(Stored items)
........

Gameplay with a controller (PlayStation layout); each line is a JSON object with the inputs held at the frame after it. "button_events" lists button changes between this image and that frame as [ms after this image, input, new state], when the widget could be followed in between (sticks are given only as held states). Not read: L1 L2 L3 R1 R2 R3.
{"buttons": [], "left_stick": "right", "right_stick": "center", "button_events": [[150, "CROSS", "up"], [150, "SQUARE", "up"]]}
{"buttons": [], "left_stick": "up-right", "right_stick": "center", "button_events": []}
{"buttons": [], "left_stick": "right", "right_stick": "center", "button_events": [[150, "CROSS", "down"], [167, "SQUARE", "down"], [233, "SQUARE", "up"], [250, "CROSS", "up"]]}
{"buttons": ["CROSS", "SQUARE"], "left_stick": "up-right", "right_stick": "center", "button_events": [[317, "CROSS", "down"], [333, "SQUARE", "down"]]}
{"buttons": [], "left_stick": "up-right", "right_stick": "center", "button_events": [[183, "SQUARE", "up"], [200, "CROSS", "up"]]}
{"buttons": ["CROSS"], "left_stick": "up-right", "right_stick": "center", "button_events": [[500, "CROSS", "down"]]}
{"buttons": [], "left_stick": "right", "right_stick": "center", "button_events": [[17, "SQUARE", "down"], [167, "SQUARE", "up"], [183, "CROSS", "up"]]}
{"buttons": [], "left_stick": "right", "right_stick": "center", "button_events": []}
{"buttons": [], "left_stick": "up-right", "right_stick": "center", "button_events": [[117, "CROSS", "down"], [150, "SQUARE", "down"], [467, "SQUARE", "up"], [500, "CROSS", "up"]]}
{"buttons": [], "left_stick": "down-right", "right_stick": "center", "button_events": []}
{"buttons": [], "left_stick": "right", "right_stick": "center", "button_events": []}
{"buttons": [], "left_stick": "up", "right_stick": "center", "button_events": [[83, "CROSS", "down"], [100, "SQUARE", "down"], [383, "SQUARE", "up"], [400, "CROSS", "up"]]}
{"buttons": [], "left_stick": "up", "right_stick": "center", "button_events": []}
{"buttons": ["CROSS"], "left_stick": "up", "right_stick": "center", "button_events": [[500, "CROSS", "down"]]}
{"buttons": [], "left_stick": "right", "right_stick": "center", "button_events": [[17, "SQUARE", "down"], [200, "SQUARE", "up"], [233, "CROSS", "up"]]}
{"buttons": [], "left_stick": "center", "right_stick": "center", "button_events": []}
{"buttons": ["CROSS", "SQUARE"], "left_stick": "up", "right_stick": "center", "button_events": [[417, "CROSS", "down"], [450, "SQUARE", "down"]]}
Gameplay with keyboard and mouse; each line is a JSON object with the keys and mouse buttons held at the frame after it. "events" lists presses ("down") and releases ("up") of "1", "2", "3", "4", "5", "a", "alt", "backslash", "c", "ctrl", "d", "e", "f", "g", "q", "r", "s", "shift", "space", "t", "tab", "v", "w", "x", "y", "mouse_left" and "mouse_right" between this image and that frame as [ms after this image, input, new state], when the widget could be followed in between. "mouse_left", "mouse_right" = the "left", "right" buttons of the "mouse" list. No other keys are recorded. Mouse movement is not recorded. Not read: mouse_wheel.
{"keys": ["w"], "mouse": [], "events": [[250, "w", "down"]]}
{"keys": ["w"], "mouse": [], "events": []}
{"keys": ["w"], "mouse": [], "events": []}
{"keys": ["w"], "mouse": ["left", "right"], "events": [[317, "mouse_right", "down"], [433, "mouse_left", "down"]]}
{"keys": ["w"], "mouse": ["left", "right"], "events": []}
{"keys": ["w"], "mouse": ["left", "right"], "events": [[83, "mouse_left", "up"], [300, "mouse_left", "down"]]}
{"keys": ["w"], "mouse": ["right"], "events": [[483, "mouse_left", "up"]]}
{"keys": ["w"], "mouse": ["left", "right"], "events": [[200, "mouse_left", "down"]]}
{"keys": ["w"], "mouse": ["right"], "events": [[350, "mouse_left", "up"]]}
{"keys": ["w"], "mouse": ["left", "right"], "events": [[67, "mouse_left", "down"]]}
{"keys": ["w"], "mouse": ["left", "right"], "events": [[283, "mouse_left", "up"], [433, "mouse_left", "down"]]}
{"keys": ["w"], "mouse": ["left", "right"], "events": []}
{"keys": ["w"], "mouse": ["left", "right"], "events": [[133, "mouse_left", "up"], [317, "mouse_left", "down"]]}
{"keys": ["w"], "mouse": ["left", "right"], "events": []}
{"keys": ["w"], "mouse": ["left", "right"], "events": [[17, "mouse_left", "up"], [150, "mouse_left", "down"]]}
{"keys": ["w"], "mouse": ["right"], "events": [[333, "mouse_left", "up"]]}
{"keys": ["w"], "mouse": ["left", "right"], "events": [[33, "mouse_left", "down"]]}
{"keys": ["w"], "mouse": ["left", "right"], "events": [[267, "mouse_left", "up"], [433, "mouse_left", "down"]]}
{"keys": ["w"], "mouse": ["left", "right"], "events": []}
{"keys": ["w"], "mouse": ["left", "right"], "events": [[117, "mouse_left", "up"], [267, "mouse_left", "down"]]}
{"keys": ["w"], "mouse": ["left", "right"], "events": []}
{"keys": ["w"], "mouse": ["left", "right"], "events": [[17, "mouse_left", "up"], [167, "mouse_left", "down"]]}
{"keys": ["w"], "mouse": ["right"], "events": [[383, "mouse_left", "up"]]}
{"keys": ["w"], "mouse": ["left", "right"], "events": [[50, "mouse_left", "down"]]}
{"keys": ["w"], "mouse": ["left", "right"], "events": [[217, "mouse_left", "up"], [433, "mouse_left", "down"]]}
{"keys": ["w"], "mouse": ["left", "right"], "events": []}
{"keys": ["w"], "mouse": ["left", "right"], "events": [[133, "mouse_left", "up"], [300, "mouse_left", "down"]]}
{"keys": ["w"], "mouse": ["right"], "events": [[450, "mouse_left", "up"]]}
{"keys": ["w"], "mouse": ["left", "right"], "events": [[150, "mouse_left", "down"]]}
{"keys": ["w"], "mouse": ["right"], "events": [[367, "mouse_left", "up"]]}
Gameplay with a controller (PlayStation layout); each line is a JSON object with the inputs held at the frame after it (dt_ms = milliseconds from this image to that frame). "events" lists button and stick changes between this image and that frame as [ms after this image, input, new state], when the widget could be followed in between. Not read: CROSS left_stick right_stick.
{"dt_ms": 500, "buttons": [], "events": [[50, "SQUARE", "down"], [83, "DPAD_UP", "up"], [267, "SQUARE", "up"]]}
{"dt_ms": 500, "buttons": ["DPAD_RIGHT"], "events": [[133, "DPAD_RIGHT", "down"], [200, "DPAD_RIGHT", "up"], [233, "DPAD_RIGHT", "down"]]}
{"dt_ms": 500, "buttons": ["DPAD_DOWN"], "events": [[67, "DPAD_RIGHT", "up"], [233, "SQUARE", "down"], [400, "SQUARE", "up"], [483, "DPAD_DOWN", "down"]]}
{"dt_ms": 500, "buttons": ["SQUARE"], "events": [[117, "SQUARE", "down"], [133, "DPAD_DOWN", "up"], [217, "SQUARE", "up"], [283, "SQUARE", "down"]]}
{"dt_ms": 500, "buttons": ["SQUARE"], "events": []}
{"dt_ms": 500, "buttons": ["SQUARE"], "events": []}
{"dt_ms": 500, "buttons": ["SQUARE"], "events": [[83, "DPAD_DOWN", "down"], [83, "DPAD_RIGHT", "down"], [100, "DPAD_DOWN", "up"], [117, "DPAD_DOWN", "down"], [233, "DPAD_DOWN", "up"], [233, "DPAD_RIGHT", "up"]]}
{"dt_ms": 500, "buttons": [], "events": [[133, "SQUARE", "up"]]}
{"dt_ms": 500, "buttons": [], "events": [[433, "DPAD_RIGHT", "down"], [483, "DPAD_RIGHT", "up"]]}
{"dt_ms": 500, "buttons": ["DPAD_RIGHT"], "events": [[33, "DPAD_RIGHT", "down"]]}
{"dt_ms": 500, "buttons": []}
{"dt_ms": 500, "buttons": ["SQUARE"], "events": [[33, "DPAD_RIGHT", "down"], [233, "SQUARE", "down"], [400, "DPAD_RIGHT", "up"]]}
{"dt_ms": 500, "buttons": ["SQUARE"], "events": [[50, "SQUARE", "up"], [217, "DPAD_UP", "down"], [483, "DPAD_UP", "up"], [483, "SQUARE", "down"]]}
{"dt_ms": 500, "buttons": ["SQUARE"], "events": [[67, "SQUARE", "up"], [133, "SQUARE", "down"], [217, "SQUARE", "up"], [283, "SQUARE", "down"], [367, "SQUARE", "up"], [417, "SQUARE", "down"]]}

........

■ What you should do
If a line above holds "inputs", count it; say how many such lines there are and nothing else.

■ Answer for the task
2